Introduction

The goal for this part of the project is to tidy and transform the data presented on journalism.org so that analysis can be performed, and questions can be answered either textually or using visualizations.

Data Source: [http://www.journalism.org/media-indicators/digital-u-s-display-advertising-by-company/] The source above quoted eMarketer “US Ad Spending Forecast”, 2012-2014. “US Online Ad Spending”, 2011 as its’ source for the data.

Question for Analysis

One analysis proposed was to compare the data for different companies. The data shows (in billions of dollars) the amount spent on U.S. advertising on 5 media sites over the course of 5 years.

Load packages

## load packages
library(tidyr)
library(magrittr)
library(XML)
library(stringr)
library(dplyr)
library(ggplot2)

Bring the data into R

Scrape the webpage into R - and at the same time parse the data on the webpage (the data we want is the only table)

ad_webdata <- readHTMLTable("http://www.journalism.org/media-indicators/digital-u-s-display-advertising-by-company/", header = TRUE, stringsAsFactors = FALSE)

Data cleaning

Change data type of the object for easier manipulation and get rid of the buy option selector, which conveniently occurs in every other row

ad_df <- as.data.frame(ad_webdata)  ## Convert the list to a dataframe

Rename columns

I finally got dplyr to work!
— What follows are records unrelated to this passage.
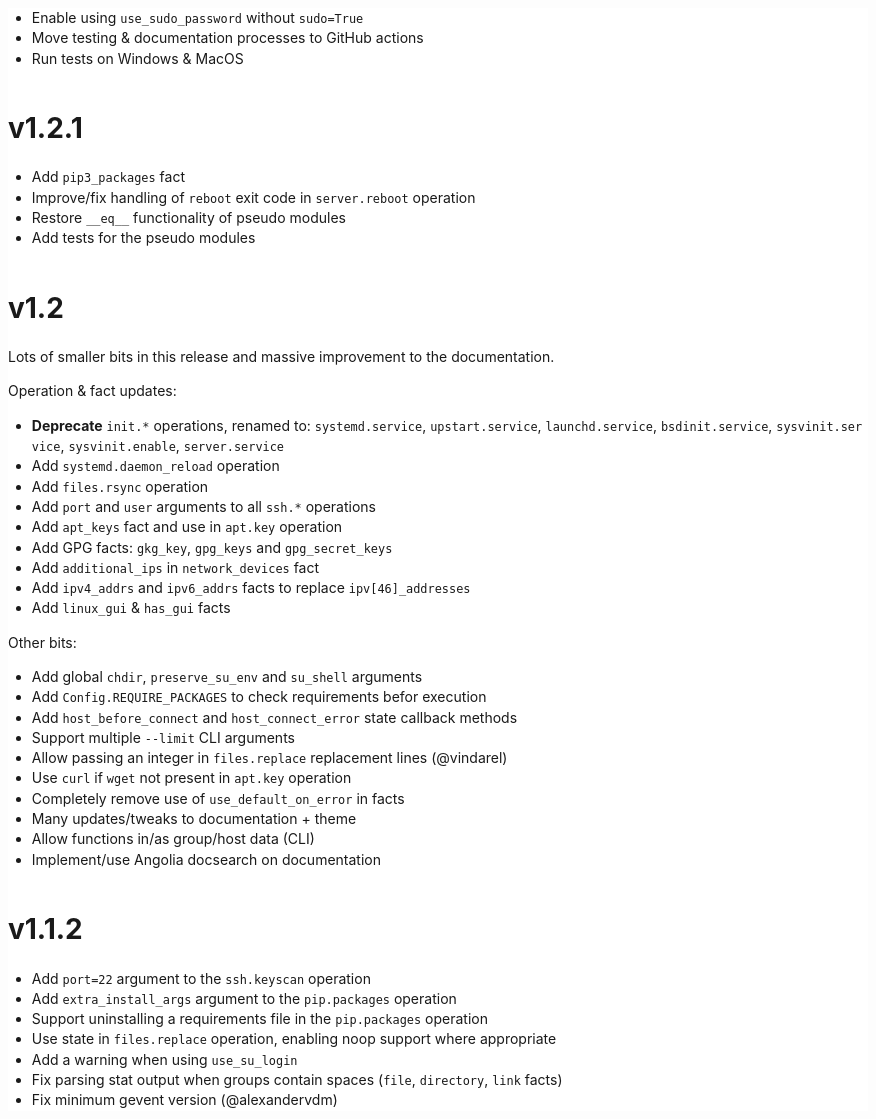 + Enable using `use_sudo_password` without `sudo=True`
+ Move testing & documentation processes to GitHub actions
+ Run tests on Windows & MacOS


# v1.2.1

+ Add `pip3_packages` fact
+ Improve/fix handling of `reboot` exit code in `server.reboot` operation
+ Restore `__eq__` functionality of pseudo modules
+ Add tests for the pseudo modules

# v1.2

Lots of smaller bits in this release and massive improvement to the documentation.

Operation & fact updates:

+ **Deprecate** `init.*` operations, renamed to: `systemd.service`, `upstart.service`, `launchd.service`, `bsdinit.service`, `sysvinit.service`, `sysvinit.enable`, `server.service`
+ Add `systemd.daemon_reload` operation
+ Add `files.rsync` operation
+ Add `port` and `user` arguments to all `ssh.*` operations
+ Add `apt_keys` fact and use in `apt.key` operation
+ Add GPG facts: `gkg_key`, `gpg_keys` and `gpg_secret_keys`
+ Add `additional_ips` in `network_devices` fact
+ Add `ipv4_addrs` and `ipv6_addrs` facts to replace `ipv[46]_addresses`
+ Add `linux_gui` & `has_gui` facts

Other bits:

+ Add global `chdir`, `preserve_su_env` and `su_shell` arguments
+ Add `Config.REQUIRE_PACKAGES` to check requirements befor execution
+ Add `host_before_connect` and `host_connect_error` state callback methods
+ Support multiple `--limit` CLI arguments
+ Allow passing an integer in `files.replace` replacement lines (@vindarel)
+ Use `curl` if `wget` not present in `apt.key` operation
+ Completely remove use of `use_default_on_error` in facts
+ Many updates/tweaks to documentation + theme
+ Allow functions in/as group/host data (CLI)
+ Implement/use Angolia docsearch on documentation


# v1.1.2

+ Add `port=22` argument to the `ssh.keyscan` operation
+ Add `extra_install_args` argument to the `pip.packages` operation
+ Support uninstalling a requirements file in the `pip.packages` operation
+ Use state in `files.replace` operation, enabling noop support where appropriate
+ Add a warning when using `use_su_login`
+ Fix parsing stat output when groups contain spaces (`file`, `directory`, `link` facts)
+ Fix minimum gevent version (@alexandervdm)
It is New_Name = Old_Name!

## Rename columns for clarity
ad_df <-
  dplyr::select(ad_df, Year=NULL., Google=NULL.Google, Facebook=NULL.Facebook, Yahoo=NULL.Yahoo,       Microsoft=NULL.Microsoft, AOL=NULL.AOL, Total=NULL.Total)

Clean away unwanted columns

Since the total column is annual total for all companies, it does not fit with the data I plan to compare.

## Delete unwanted column 
ad_df <- ad_df[, -7]  ## Get rid of the total

Change data type of year to integer, and the rest of the columns to numeric

ad_df$Year <- as.integer(ad_df$Year)
ad_df$Google <- as.numeric(ad_df$Google)
ad_df$Facebook <- as.numeric(ad_df$Facebook)
ad_df$Yahoo <- as.numeric(ad_df$Yahoo)
ad_df$Microsoft <- as.numeric(ad_df$Microsoft)
ad_df$AOL <- as.numeric(ad_df$AOL)

Prepare data for plotting

 ## create df where all companies are in a single column, so both can be plotted as y
ad_for_plot <-  ad_df

ad_for_plot <- 
  ad_for_plot %>%
  gather("company", "ad_revenue", 2:6)

Visualization

ggplot(data=ad_for_plot, aes(x=factor(Year), y=ad_revenue, group=company, color=company, shape=company)) + 
    xlab("Year") + ylab("Billions of Dollars") + ## Set axis labels
    ggtitle("Ad Revenue in Billions of Dollars 2009 - 2013") +     ## Set title
    geom_line(size=1) + 
    geom_point(size=4, fill="white") +
    scale_shape_manual(values=c(21,21,21,21,21))

Conclusion

From the plot we can see that Google and Facebook have had the steepest growth over the five year period in question. Yahoo appears to be fairly stable in revenue. Microsoft and AOL experienced slight growth. This information about AOL surprised me, because I don’t hear about anyone using AOL anymore.

Thanks to Nabila for finding a great resource and an interesting topic to explore!